MedPAC Moves Away From Inflation-Based Physician Payments
Over the years, physician groups have been calling on Medicare to increase the rate of reimbursement, claiming that the annual payment adjustments under the program have not kept up with the actual cost of operating a medical practice.
The American Medical Association reports that the Medicare reimbursement to physician practices has decreased by approximately 33 percent since 2001, when inflation is factored in. At the same time, practice expenses have continued to climb. The Medicare Economic Index (MEI), which tracks healthcare-related inflation, increased by 3.5% in 2025, adding more pressure to already tight margins.
A major reason this mismatch continues is that CMS is legally required to keep annual physician payment updates budget-neutral. In simple terms, Medicare cannot freely raise physician rates year after year without offsetting those increases somewhere else, which makes it difficult to keep up with inflation.
In many years, Congress ends up stepping in with temporary fixes. But doctors argue this pattern creates constant uncertainty. When payment changes require last-minute legislative action, practices find it difficult to plan, staff, and invest in personnel, technology, and long-term upgrades.
To add additional stability to the Medicare physician payment, the Medicare Payment Advisory Commission (MedPAC) suggested last year that Congress should tie annual payment increases to the MEI. MedPAC specifically suggested an updated formula of MEI minus one percentage point.
This proposal was intended as a middle ground. Physician groups generally supported the idea of modernizing Medicare’s payment structure, but many wanted a more generous increase, such as MEI plus one percentage point, rather than a reduction from the index.
Now, however, MedPAC appears to be moving away from that framework, which became a key reason two commissioners voted against the group’s draft recommendation for 2027.
Commissioner Kenny Kan, a New Jersey Blues health plan executive, said MedPAC’s earlier MEI-minus-one idea followed years of effort to balance two competing realities: physicians often lose money treating Medicare patients, while Medicare must also limit long-term spending growth. Kan warned that the newly proposed approach effectively results in a 2.2% payment cut for doctors.
The second dissenting commissioner, Brian Miller, an associate professor of medicine at Johns Hopkins University, also criticized the direction of the recommendation. He said the update is especially difficult to justify when Medicare tends to provide stronger payment protection for hospitals.

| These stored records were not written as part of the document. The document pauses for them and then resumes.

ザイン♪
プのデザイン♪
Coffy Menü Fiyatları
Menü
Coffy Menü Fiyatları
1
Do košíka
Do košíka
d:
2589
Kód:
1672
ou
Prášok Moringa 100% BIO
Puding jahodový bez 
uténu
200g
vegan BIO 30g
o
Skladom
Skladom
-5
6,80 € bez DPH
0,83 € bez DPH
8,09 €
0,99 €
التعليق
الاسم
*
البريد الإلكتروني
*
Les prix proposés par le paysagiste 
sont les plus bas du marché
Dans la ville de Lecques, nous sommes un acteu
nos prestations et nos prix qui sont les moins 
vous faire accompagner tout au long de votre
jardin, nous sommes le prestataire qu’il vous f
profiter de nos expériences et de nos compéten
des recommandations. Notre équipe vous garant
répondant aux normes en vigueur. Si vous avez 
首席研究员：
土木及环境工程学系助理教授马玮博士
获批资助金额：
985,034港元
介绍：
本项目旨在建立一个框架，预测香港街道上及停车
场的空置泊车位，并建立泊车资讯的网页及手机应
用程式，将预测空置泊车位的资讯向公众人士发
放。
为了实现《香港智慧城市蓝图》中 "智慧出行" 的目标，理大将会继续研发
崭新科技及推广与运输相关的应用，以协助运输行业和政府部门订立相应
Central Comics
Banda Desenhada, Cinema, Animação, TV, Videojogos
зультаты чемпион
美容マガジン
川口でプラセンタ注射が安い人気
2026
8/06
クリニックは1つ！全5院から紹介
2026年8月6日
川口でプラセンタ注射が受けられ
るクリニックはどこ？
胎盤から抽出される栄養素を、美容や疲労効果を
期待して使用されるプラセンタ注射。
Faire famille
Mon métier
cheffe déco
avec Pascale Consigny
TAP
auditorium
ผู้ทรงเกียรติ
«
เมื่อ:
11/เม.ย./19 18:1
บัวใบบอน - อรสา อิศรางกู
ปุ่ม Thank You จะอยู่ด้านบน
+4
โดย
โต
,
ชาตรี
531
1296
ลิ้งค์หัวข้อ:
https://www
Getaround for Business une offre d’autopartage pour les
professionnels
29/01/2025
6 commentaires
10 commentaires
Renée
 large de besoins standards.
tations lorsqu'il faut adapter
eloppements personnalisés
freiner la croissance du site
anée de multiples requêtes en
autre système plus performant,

Miller emphasized that the proposed MedPAC guidance would result in a negative update for physicians overall, and he argued that the policy debate is missing the bigger picture.
MedPAC Chair Michael Chernew defended the draft recommendation, explaining that MEI minus one was never meant to be a strict rule. Instead, he said it was intended as a baseline reference point, with the final payment recommendation adjusted around that benchmark.
Chernew also noted that physician revenue could end up higher than what the base rate update suggests, largely due to increased billing intensity and coding-related factors that can influence total Medicare payments.
In his view, the final impact for doctors could still be slightly above the current law once those other factors are considered.
The American Medical Association reacted by accepting the update proposed by MedPAC, but questioned the commission abandoning its previous solution. AMA Board Chairman Dr. David Aizuss said in a statement that the organization was disappointed that MedPAC had reversed the position it had taken months before regarding the payment structure it endorsed.
Aizuss emphasized that linking physician updates to the MEI would allow medical practices to have long-term predictability and safeguard patient access, which is already a significant concern in rural and underserved communities with physician shortages.
MedPAC also recommended that hospital reimbursement not be reduced under current law in 2027, along with physician payment recommendations. Commissioners re-endorsed a proposed tool known as the Medicare Safety-Net Index that is meant to allocate more resources to hospitals that serve low-income and high-need patients.
Meanwhile, MedPAC voted to suggest other Medicare spending cuts. The commission supported a 4% cut to skilled nursing facilities and a 7% cut to home health agencies and inpatient rehabilitation facilities in 2027, compared to the current law.